◆ **Directions for this task**
Retype exactly what runs from the first line of the data to the line with "to the list", keeping both of those lines and skipping pictures.

◆ **Records**
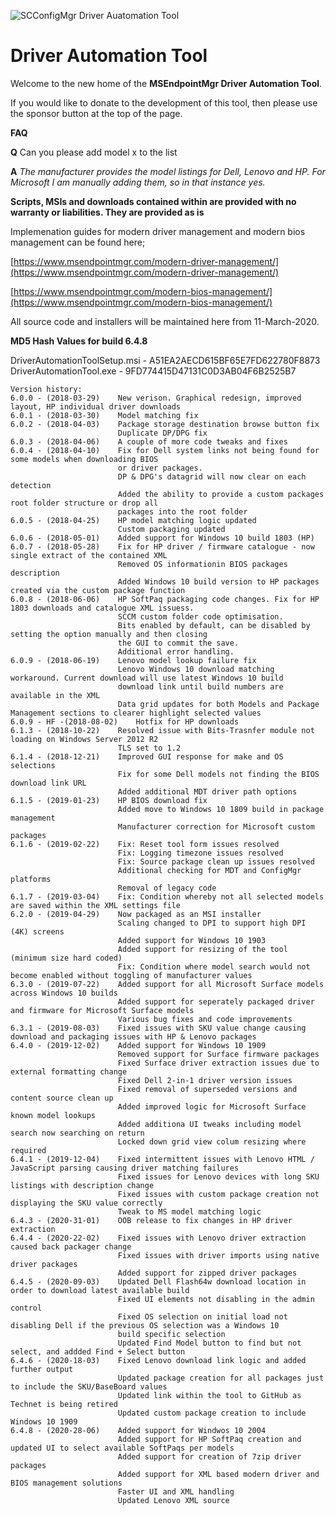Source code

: ![SCConfigMgr Driver Auatomation Tool](https://i1.wp.com/msendpointmgr.com/wp-content/uploads/2020/04/MSEndpoingMgrDat.jpg?resize=1024%2C641&ssl=1)

# Driver Automation Tool

Welcome to the new home of the **MSEndpointMgr Driver Automation Tool**.

If you would like to donate to the development of this tool, then please use the sponsor button at the top of the page.

**FAQ**

**Q** Can you please add model x to the list

**A** *The manufacturer provides the model listings for Dell, Lenovo and HP. For Microsoft I am manually adding them, so in that instance yes.*

**Scripts, MSIs and downloads contained within are provided with no warranty or liabilities. They are provided as is**

Implemenation guides for modern driver management and modern bios management can be found here;

[https://www.msendpointmgr.com/modern-driver-management/](https://www.msendpointmgr.com/modern-driver-management/)

[https://www.msendpointmgr.com/modern-bios-management/](https://www.msendpointmgr.com/modern-bios-management/)

All source code and installers will be maintained here from 11-March-2020. 

**MD5 Hash Values for build 6.4.8**

DriverAutomationToolSetup.msi - A51EA2AECD615BF65E7FD622780F8873
DriverAutomationTool.exe - 9FD774415D47131C0D3AB04F6B2525B7

    Version history:
	6.0.0 - (2018-03-29)	New verison. Graphical redesign, improved layout, HP individual driver downloads
	6.0.1 - (2018-03-30)	Model matching fix
	6.0.2 - (2018-04-03)	Package storage destination browse button fix
							Duplicate DP/DPG fix
	6.0.3 - (2018-04-06)	A couple of more code tweaks and fixes
	6.0.4 - (2018-04-10)	Fix for Dell system links not being found for some models when downloading BIOS 
							or driver packages.
							DP & DPG's datagrid will now clear on each detection
							Added the ability to provide a custom packages root folder structure or drop all
							packages into the root folder
	6.0.5 - (2018-04-25)	HP model matching logic updated
							Custom packaging updated
	6.0.6 - (2018-05-01)	Added support for Windows 10 build 1803 (HP)
	6.0.7 - (2018-05-28)	Fix for HP driver / firmware catalogue - now single extract of the contained XML
							Removed OS informationin BIOS packages description
							Added Windows 10 build version to HP packages created via the custom package function 
	6.0.8 - (2018-06-06)    HP SoftPaq packaging code changes. Fix for HP 1803 downloads and catalogue XML issuess. 
							SCCM custom folder code optimisation. 
							Bits enabled by default, can be disabled by setting the option manually and then closing 
							the GUI to commit the save. 
							Additional error handling.	
	6.0.9 - (2018-06-19)	Lenovo model lookup failure fix
							Lenovo Windows 10 download matching workaround. Current download will use latest Windows 10 build
							download link until build numbers are available in the XML
							Data grid updates for both Models and Package Management sections to clearer highlight selected values 
	6.0.9 - HF -(2018-08-02)	Hotfix for HP downloads
	6.1.3 - (2018-10-22)	Resolved issue with Bits-Trasnfer module not loading on Windows Server 2012 R2
							TLS set to 1.2
	6.1.4 - (2018-12-21)	Improved GUI response for make and OS selections
							Fix for some Dell models not finding the BIOS download link URL
							Added additional MDT driver path options
	6.1.5 - (2019-01-23)	HP BIOS download fix
							Added move to Windows 10 1809 build in package management	
							Manufacturer correction for Microsoft custom packages
	6.1.6 - (2019-02-22)	Fix: Reset tool form issues resolved
							Fix: Logging timezone issues resolved
							Fix: Source package clean up issues resolved
							Additional checking for MDT and ConfigMgr platforms
							Removal of legacy code
	6.1.7 - (2019-03-04)	Fix: Condition whereby not all selected models are saved within the XML settings file	
	6.2.0 - (2019-04-29)	Now packaged as an MSI installer
							Scaling changed to DPI to support high DPI (4K) screens
							Added support for Windows 10 1903
							Added support for resizing of the tool (minimum size hard coded)
							Fix: Condition where model search would not become enabled without toggling of manufacturer values
	6.3.0 - (2019-07-22)	Added support for all Microsoft Surface models across Windows 10 builds
							Added support for seperately packaged driver and firmware for Microsoft Surface models
							Various bug fixes and code improvements
	6.3.1 - (2019-08-03)	Fixed issues with SKU value change causing download and packaging issues with HP & Lenovo packages
	6.4.0 - (2019-12-02)	Added support for Windows 10 1909
							Removed support for Surface firmware packages
							Fixed Surface driver extraction issues due to external formatting change
							Fixed Dell 2-in-1 driver version issues
							Fixed removal of superseded versions and content source clean up
							Added improved logic for Microsoft Surface known model lookups
							Added additiona UI tweaks including model search now searching on return
							Locked down grid view colum resizing where required
	6.4.1 - (2019-12-04)	Fixed intermittent issues with Lenovo HTML / JavaScript parsing causing driver matching failures
							Fixed issues for Lenovo devices with long SKU listings with description change
							Fixed issues with custom package creation not displaying the SKU value correctly
							Tweak to MS model matching logic
	6.4.3 - (2020-31-01)	OOB release to fix changes in HP driver extraction
	6.4.4 - (2020-22-02)	Fixed issues with Lenovo driver extraction caused back packager change
							Fixed issues with driver imports using native driver packages
							Added support for zipped driver packages
	6.4.5 - (2020-09-03)	Updated Dell Flash64w download location in order to download latest available build
							Fixed UI elements not disabling in the admin control
							Fixed OS selection on initial load not disabling Dell if the previous OS selection was a Windows 10 
							build specific selection
							Updated Find Model button to find but not select, and addded Find + Select button
	6.4.6 - (2020-18-03)	Fixed Lenovo download link logic and added further output
							Updated package creation for all packages just to include the SKU/BaseBoard values
							Updated link within the tool to GitHub as Technet is being retired
							Updated custom package creation to include Windows 10 1909	
	6.4.8 - (2020-28-06)	Added support for Windwos 10 2004
							Added support for HP SoftPaq creation and updated UI to select available SoftPaqs per models	
							Added support for creation of 7zip driver packages
							Added support for XML based modern driver and BIOS management solutions
							Faster UI and XML handling
							Updated Lenovo XML source
							


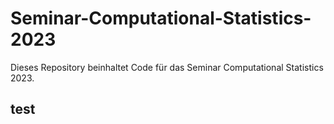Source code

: # Seminar-Computational-Statistics-2023

Dieses Repository beinhaltet Code für das Seminar Computational Statistics 2023.

## test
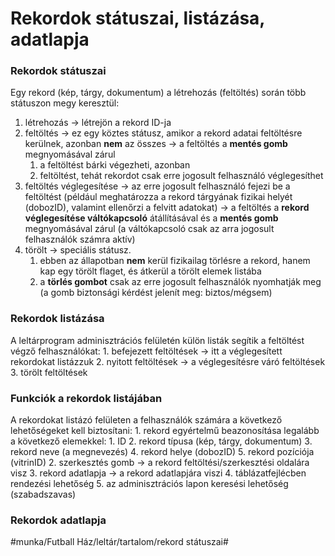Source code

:# Rekordok státuszai, listázása, adatlapja
### Rekordok státuszai
Egy rekord (kép, tárgy, dokumentum) a létrehozás (feltöltés) során több státuszon megy keresztül:
1. létrehozás -> létrejön a rekord ID-ja
2. feltöltés -> ez egy köztes státusz, amikor a rekord adatai feltöltésre kerülnek, azonban **nem** az összes -> a feltöltés a **mentés gomb** megnyomásával zárul
	1. a feltöltést bárki végezheti, azonban
	2. feltöltést, tehát rekordot csak erre jogosult felhasználó véglegesíthet
3.  feltöltés véglegesítése -> az erre jogosult felhasználó fejezi be a feltöltést (például meghatározza a rekord tárgyának fizikai helyét (dobozID), valamint ellenőrzi a felvitt adatokat) -> a feltöltés a **rekord véglegesítése váltókapcsoló** átállításával és a **mentés gomb** megnyomásával zárul (a váltókapcsoló csak az arra jogosult felhasználók számra aktív)
4. törölt -> speciális státusz. 
	1. ebben az állapotban **nem** kerül fizikailag törlésre a rekord, hanem kap egy törölt flaget, és átkerül a törölt elemek listába
	2. a **törlés gombot** csak az erre jogosult felhasználók nyomhatják meg (a gomb biztonsági kérdést jelenít meg: biztos/mégsem)

### Rekordok listázása
A leltárprogram adminisztrációs felületén külön listák segítik a feltöltést végző felhasználókat:
	1. befejezett feltöltések -> itt a véglegesített rekordokat listázzuk
	2. nyitott feltöltések -> a véglegesítésre váró feltöltések
	3. törölt feltöltések

### Funkciók a rekordok listájában
A rekordokat listázó felületen a felhasználók számára a következő lehetőségeket kell biztosítani:
	1. rekord egyértelmű beazonosítása legalább a következő elemekkel:
		1. ID
		2. rekord típusa (kép, tárgy, dokumentum)
		3. rekord neve (a megnevezés)
		4. rekord helye (dobozID)
		5. rekord pozíciója (vitrinID)
	2. szerkesztés gomb -> a rekord feltöltési/szerkesztési oldalára visz
	3. rekord adatlapja -> a rekord adatlapjára viszi
	4. táblázatfejlécben rendezési lehetőség
	5. az adminisztrációs lapon keresési lehetőség (szabadszavas)

### Rekordok adatlapja


#munka/Futball Ház/leltár/tartalom/rekord státuszai#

◆ **Solution below**
Source code

: ![SCConfigMgr Driver Auatomation Tool](https://i1.wp.com/msendpointmgr.com/wp-content/uploads/2020/04/MSEndpoingMgrDat.jpg?resize=1024%2C641&ssl=1)

# Driver Automation Tool

Welcome to the new home of the **MSEndpointMgr Driver Automation Tool**.

If you would like to donate to the development of this tool, then please use the sponsor button at the top of the page.

**FAQ**

**Q** Can you please add model x to the list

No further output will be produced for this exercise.